Friday, 25 January 2008

In My View

Is USA in terminal decline?


The day before Dow Jones index of the New York Stock Exchange headed south on 22 Januray, the Democratic Party candidates of the American presidential election were debating policies in South Carolina. The first issue in the debate was the American economy – and all the three candidates left in the field talked about an economic stimulus packages – a few tens of billions of dollars here; a few tens of billions there.

That was before Barack Obama, the first black candidate of the US presidential races called Hillary Clinton, the first woman candidate in the country’s history, a darling of the Corporate establishment; and Clinton charged him with defending a slum-lord in Illinois, Chicago as a lawyer. It all was so familiar: the same thundering denunciations of the special interest-laden Washington; the same name calling about who is more sold out, already, to the corporate lobbyists. But in all this familiar territory, one thing stood out: a desperate search for measures that can arrest the decline of the USA.

This was also in the background of the America’s Federal Reserve’s (Central Bank) headlong lunge to cut bank lending rates by an unprecedented 75 points of one per cent. The idea is if money is made cheaper, the investments could rise thus arrest the decline of the US economy. There is a clear sense of panic – both at the government level and within the god of American policies, the Market.

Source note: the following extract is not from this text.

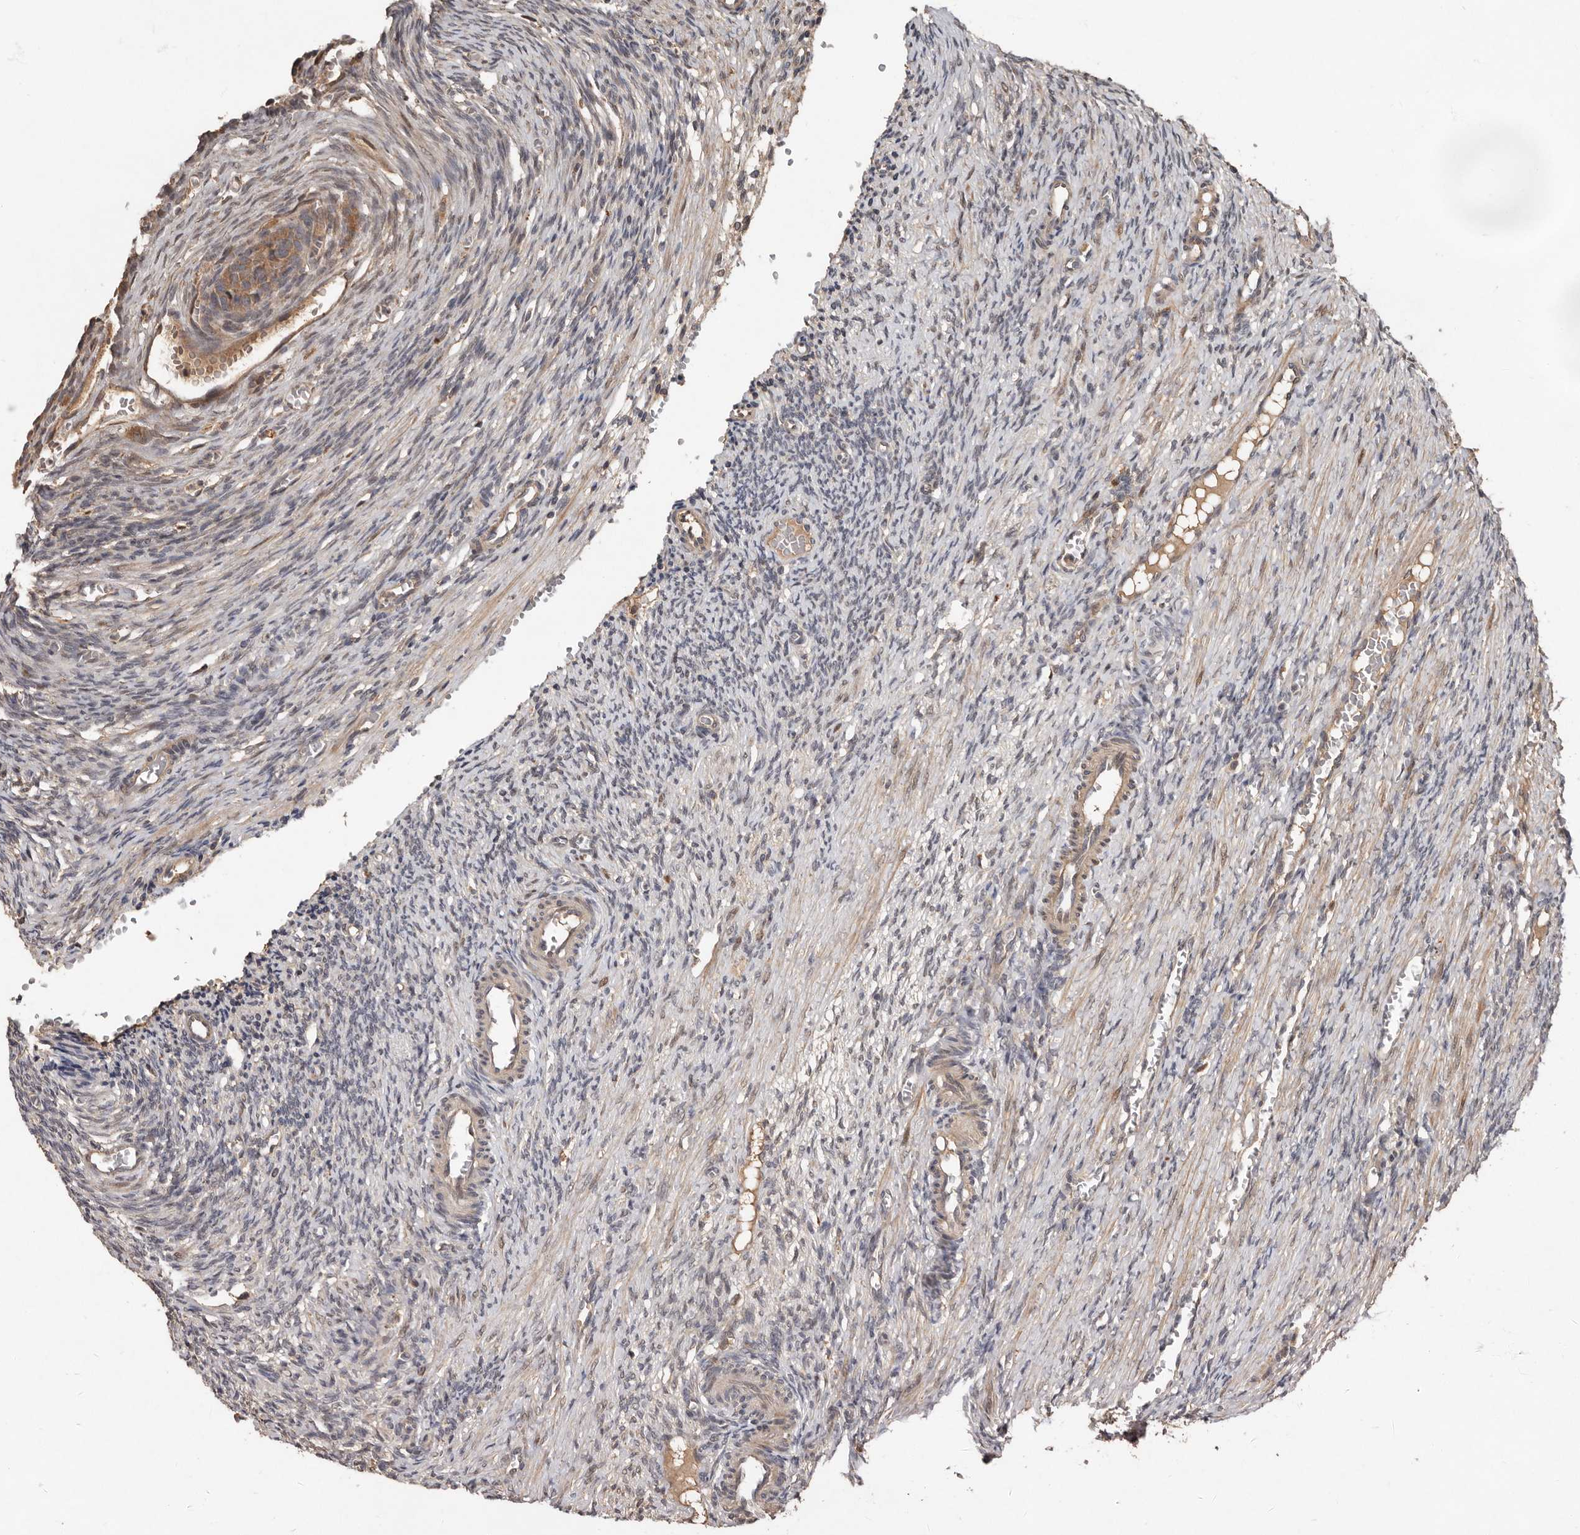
{"staining": {"intensity": "weak", "quantity": "25%-75%", "location": "cytoplasmic/membranous"}, "tissue": "ovary", "cell_type": "Ovarian stroma cells", "image_type": "normal", "snomed": [{"axis": "morphology", "description": "Normal tissue, NOS"}, {"axis": "topography", "description": "Ovary"}], "caption": "High-magnification brightfield microscopy of normal ovary stained with DAB (3,3'-diaminobenzidine) (brown) and counterstained with hematoxylin (blue). ovarian stroma cells exhibit weak cytoplasmic/membranous positivity is present in approximately25%-75% of cells. (IHC, brightfield microscopy, high magnification).", "gene": "KIF26B", "patient": {"sex": "female", "age": 27}}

In the past when the USA has been in recession, it has tried to recover from the deep end of the economic crisis by essentially two-fold measures: the government loosening its purse strings by spending more money; and by creating an environment for higher consumer spending. But this time it is different. Because the government is severely cash strapped, with it spending $ 2 billion a day in just the Iraq war alone, and the large corporates refusing to invest in the USA, having found better investment returns in emerging markets like India; and China.

On top of that, in the past decade or so, income inequality has deepened in the country beyond imagination. The income differential between the top executives of a company and the wage earners is 2,173:1. Measured by the GINI index, which keeps track of income inequality across the world, the USA is closest to underdeveloped economies; thus more unequal, than the average developed nations.

Interestingly, at the end, this fact might prove more of the reason that could pull the USA further down this time that anything else on the horizon. Because all these millions of dollars bonuses that have been handed down to the brokers in the Wall Street for the past years could barely increase service charge in a New York restaurant by ten per cent more on the bill, while most of money flowed outside as investment offshore where the returns are higher.

The mobility and autonomy that capital has gained in this current phase of globalised Capitalism would now work against the USA. This statement needs more explaining. A belief endures among the Marxist theoreticians that more capital becomes unburdened by fixed assets and becomes liquid, it seeks newer areas where it can autonomously multiply.

Before, and during the previous recession in the US economy in the 1970s, this mobile capital had found its favoured destination in Japan. But Japan was constrained by its size, population and thus the depth of its economy to retain this capital in large volumes. Plus, those were the days of the Cold War and Japan was particularly vulnerable to the scare of a Soviet expansion. So when Ronald Reagan launched the all-out war against the “Evil Empire” Japan witnessed, and indeed supported a reverse flow of capital from its coffers, much against a fundamental tenet of Marx’s theory that money flows from a ‘Declining Centre’ to an ‘Emergent Centre.’

But this time the situation is very different. This time the emergent Centre, if not the ‘emerged’ Centre, is China – garguantan, both in the size of its area, population and its economy. China can absorb all the capital that American capitalists can invest and provide higher returns. All this while, it was also investing some of its surpluses in the USA itself, as the latter was considered the most stable economy in the world; in the process propping up the dollar. Will China now continue to do the same when the US in such turmoil?

The answer to that question can well hold the key to the continuance of USA as the pre-eminent power of the world. It is the supreme irony of the world that the fate of the most revered temple of Capitalism depends on the decisions of an avowed socialist State. This could also mark another break in contemporary human history almost of the same dimension that we witnessed almost decades ago when Soviet Union collapsed. What frisson this causes in the American society would be something watched very closely in the next few years.